[[ LISTED ENTRIES open ]]

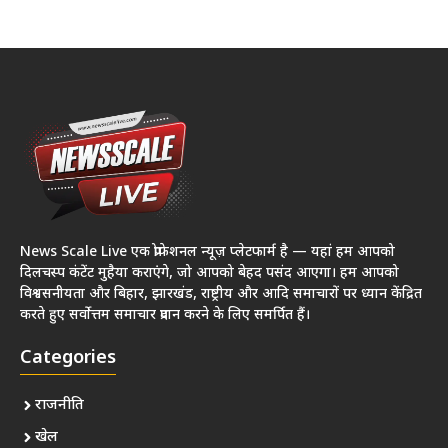
News Scale Live एक प्रोफेशनल न्यूज़ प्लेटफार्म है — यहां हम आपको
दिलचस्प कंटेंट मुहैया कराएंगे, जो आपको बेहद पसंद आएगा। हम आपको
विश्वसनीयता और बिहार, झारखंड, राष्ट्रीय और आदि समाचारों पर ध्यान केंद्रित
करते हुए सर्वोत्तम समाचार प्रदान करने के लिए समर्पित हैं।
Categories
राजनीति
खेल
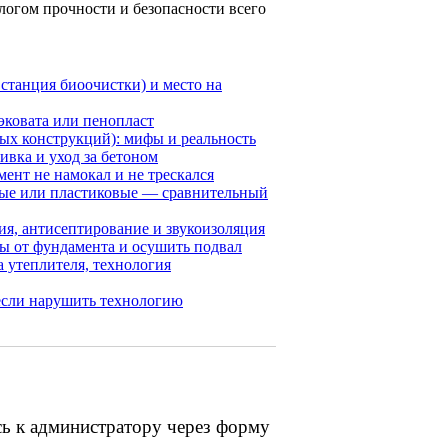
алогом прочности и безопасности всего
 станция биоочистки) и место на
 эковата или пенопласт
ых конструкций): мифы и реальность
ивка и уход за бетоном
мент не намокал и не трескался
вые или пластиковые — сравнительный
ия, антисептирование и звукоизоляция
ды от фундамента и осушить подвал
 утеплителя, технология
 если нарушить технологию
сь к администратору через форму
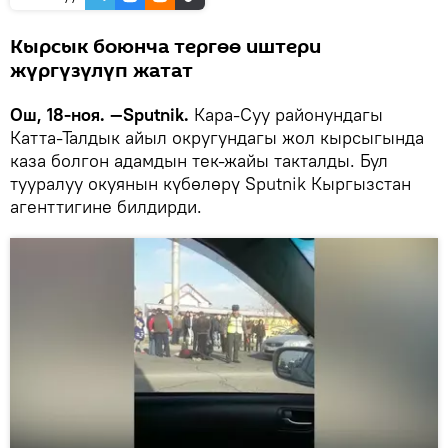
Кырсык боюнча тергөө иштери
жүргүзүлүп жатат
Ош, 18-ноя. —Sputnik.
Кара-Суу районундагы
Катта-Талдык айыл округундагы жол кырсыгында
каза болгон адамдын тек-жайы такталды. Бул
тууралуу окуянын күбөлөрү Sputnik Кыргызстан
агенттигине билдирди.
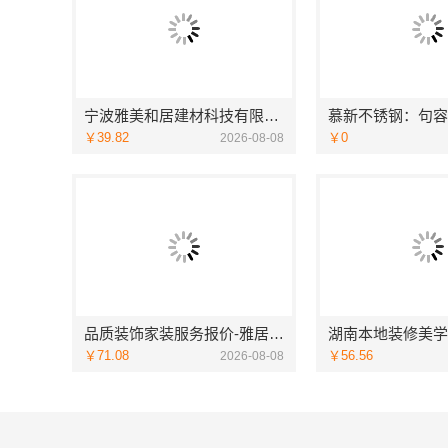
宁波雅美和居建材科技有限公司：宁波奉化家装装修线下门店地址
￥39.82
￥0
2026-08-08
品质装饰家装服务报价-雅居美家
￥71.08
￥56.56
2026-08-08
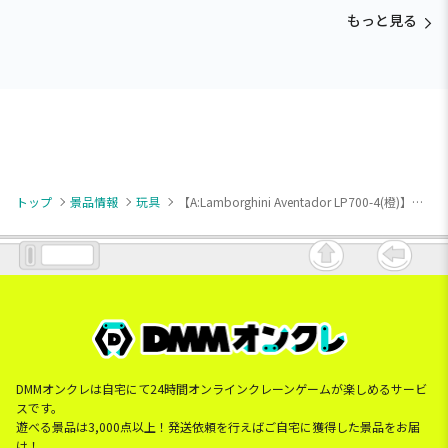
もっと見る
トップ
景品情報
玩具
【A:Lamborghini Aventador LP700-4(橙)】ライセンス ダイキャストカーⅢ
DMMオンクレは自宅にて24時間オンラインクレーンゲームが楽しめるサービ
スです。
遊べる景品は3,000点以上！発送依頼を行えばご自宅に獲得した景品をお届
け！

[[ LISTED ENTRIES closed ]]

PROBLEM DESCRIPTION
Recast every line of text in the rows above as a Markdown table with two columns, n and Line, numbering the lines in order and skipping blank ones. Leave the pictures out of the answer.

SOLUTION TO THE PROBLEM
| n | Line |
|---|---|
| 1 | News Scale Live एक प्रोफेशनल न्यूज़ प्लेटफार्म है — यहां हम आपको |
| 2 | दिलचस्प कंटेंट मुहैया कराएंगे, जो आपको बेहद पसंद आएगा। हम आपको |
| 3 | विश्वसनीयता और बिहार, झारखंड, राष्ट्रीय और आदि समाचारों पर ध्यान केंद्रित |
| 4 | करते हुए सर्वोत्तम समाचार प्रदान करने के लिए समर्पित हैं। |
| 5 | Categories |
| 6 | राजनीति |
| 7 | खेल |
| 8 | алогом прочности и безопасности всего |
| 9 |  станция биоочистки) и место на |
| 10 |  эковата или пенопласт |
| 11 | ых конструкций): мифы и реальность |
| 12 | ивка и уход за бетоном |
| 13 | мент не намокал и не трескался |
| 14 | вые или пластиковые — сравнительный |
| 15 | ия, антисептирование и звукоизоляция |
| 16 | ды от фундамента и осушить подвал |
| 17 |  утеплителя, технология |
| 18 |  если нарушить технологию |
| 19 | сь к администратору через форму |
| 20 | Кырсык боюнча тергөө иштери |
| 21 | жүргүзүлүп жатат |
| 22 | Ош, 18-ноя. —Sputnik. |
| 23 | Кара-Суу районундагы |
| 24 | Катта-Талдык айыл округундагы жол кырсыгында |
| 25 | каза болгон адамдын тек-жайы такталды. Бул |
| 26 | тууралуу окуянын күбөлөрү Sputnik Кыргызстан |
| 27 | агенттигине билдирди. |
| 28 | 宁波雅美和居建材科技有限公司：宁波奉化家装装修线下门店地址 |
| 29 | ￥39.82 |
| 30 | ￥0 |
| 31 | 2026-08-08 |
| 32 | 品质装饰家装服务报价-雅居美家 |
| 33 | ￥71.08 |
| 34 | ￥56.56 |
| 35 | 2026-08-08 |
| 36 | もっと見る |
| 37 | トップ |
| 38 | 景品情報 |
| 39 | 玩具 |
| 40 | 【A:Lamborghini Aventador LP700-4(橙)】ライセンス ダイキャストカーⅢ |
| 41 | DMMオンクレは自宅にて24時間オンラインクレーンゲームが楽しめるサービ |
| 42 | スです。 |
| 43 | 遊べる景品は3,000点以上！発送依頼を行えばご自宅に獲得した景品をお届 |
| 44 | け！ |